Not my work, but the author of this reached out to me and I would like to raise awareness of this: GitHub - machinefi/trio-core: Real-time vision intelligence engine for Apple Silicon. YOLO counting + VLM scene understanding + auto-calibration. REST API in one command. · GitHub
The pain point: a frustration with HA camera automations is that you can trigger on “person detected” but you can’t trigger on what that person is actually doing. The current workaround is Frigate plus GenAI through Ollama, but that takes 5 to 10 seconds per frame on a snapshot, not the live stream. That’s too slow for automations like “if someone is at the door with a package, unlock the locker” or “if the garage door is open after 10pm, send me an alert.”
Trio Core runs VLM on live camera feeds at 279ms per frame, fully local on Apple Silicon.

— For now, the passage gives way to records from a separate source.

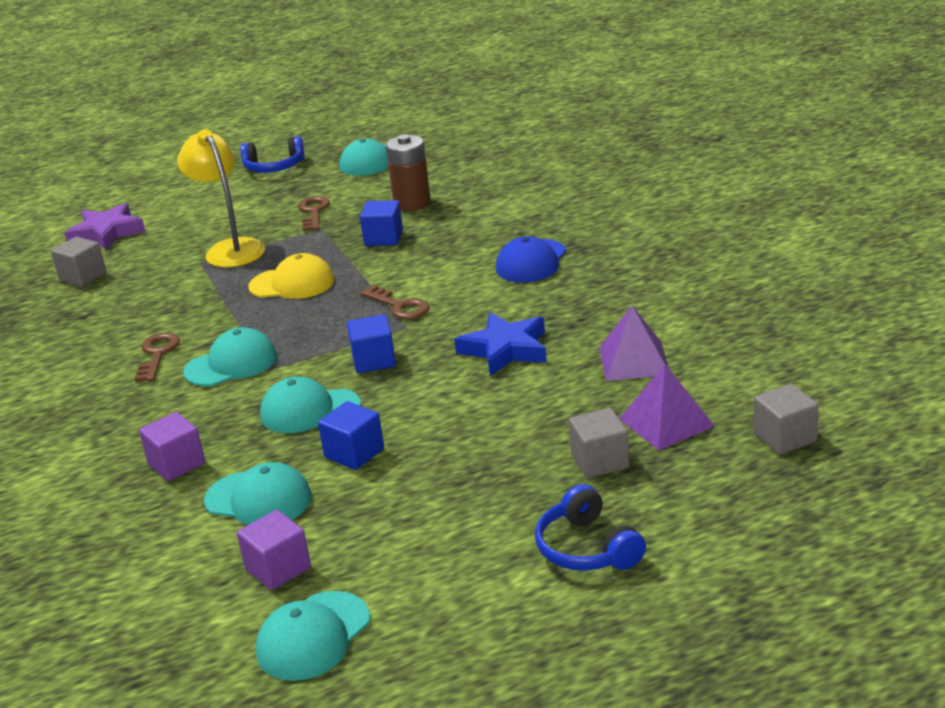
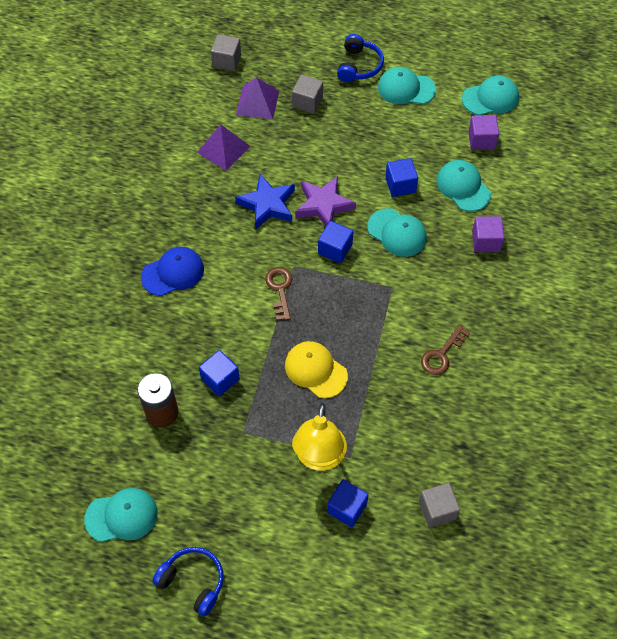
camera: 145 degrees left, 30 degrees up
purple star [64,203,145,250] -> purple star moved to [295,176,356,227]
turquoise cap [183,327,277,386] -> turquoise cap moved to [378,67,436,104]
brown key [298,196,330,231] -> none
none -> blue cube [327,479,369,527]

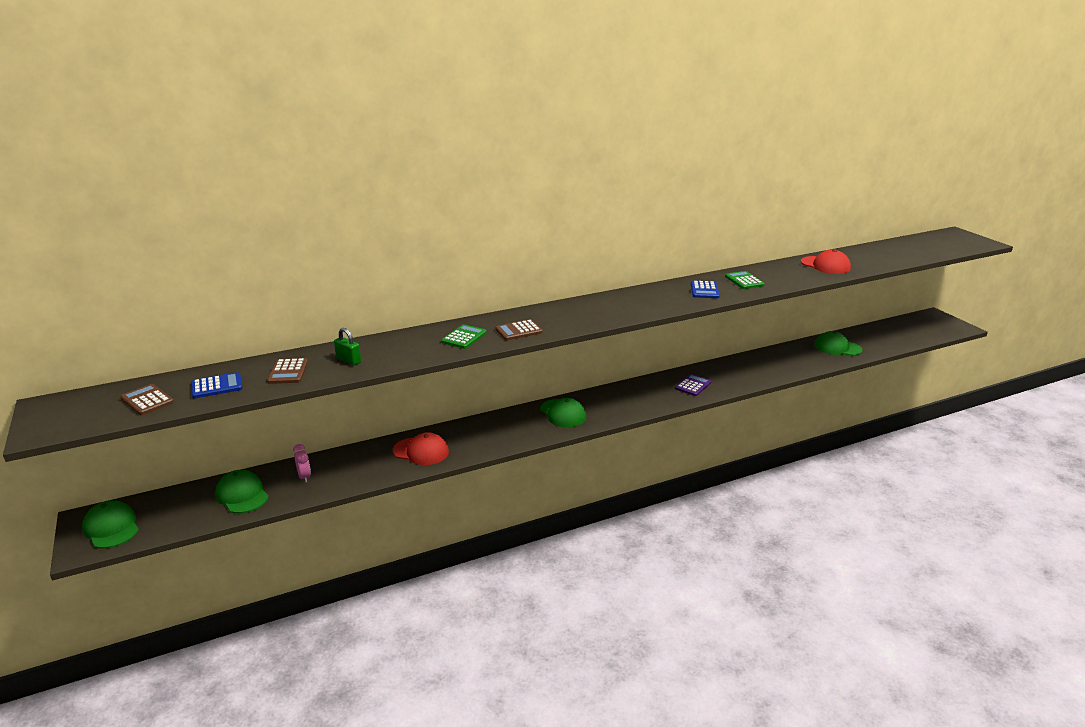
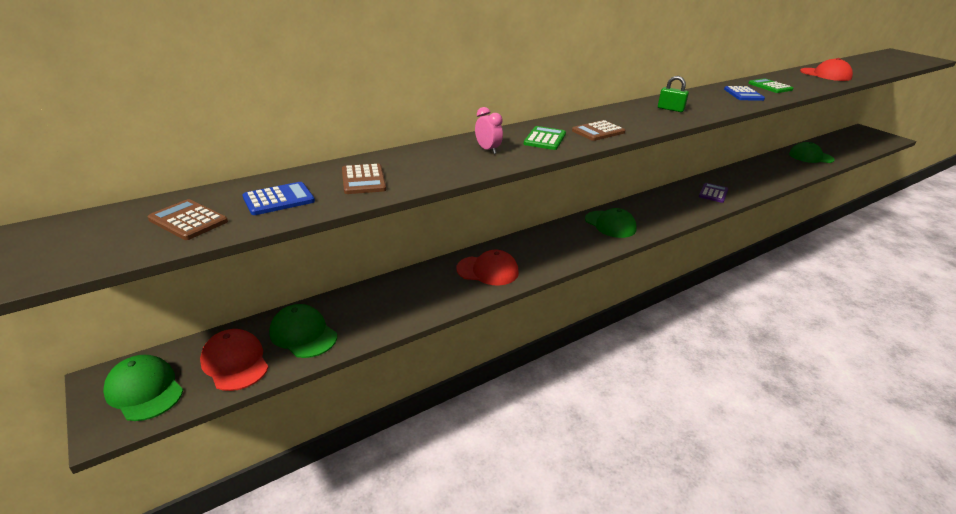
camera: 10 degrees left, 5 degrees up
pink clock [293,444,311,483] -> pink clock moved to [475,107,503,154]
green padlock [334,328,361,365] -> green padlock moved to [658,76,689,112]
none -> red cap [200,329,269,391]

- Plain English conditions. Ask anything about the scene, no model retraining required
- KV cache reuse across video frames giving a 1.71x speedup on sequential frames
- 73% visual token compression with under 1% accuracy loss. This is why it’s fast where Ollama isn’t
- REST API built in. Just run
pip install trio-core[mlx] && trio serveand you get a local API at localhost:8100, ready for HA automations - No Docker, no MQTT, no API keys, no YAML. One pip install and you’re done
The goal is HA automations that understand scenes, not just object labels. Trio Core makes that possible without cloud dependency or multi-second latency.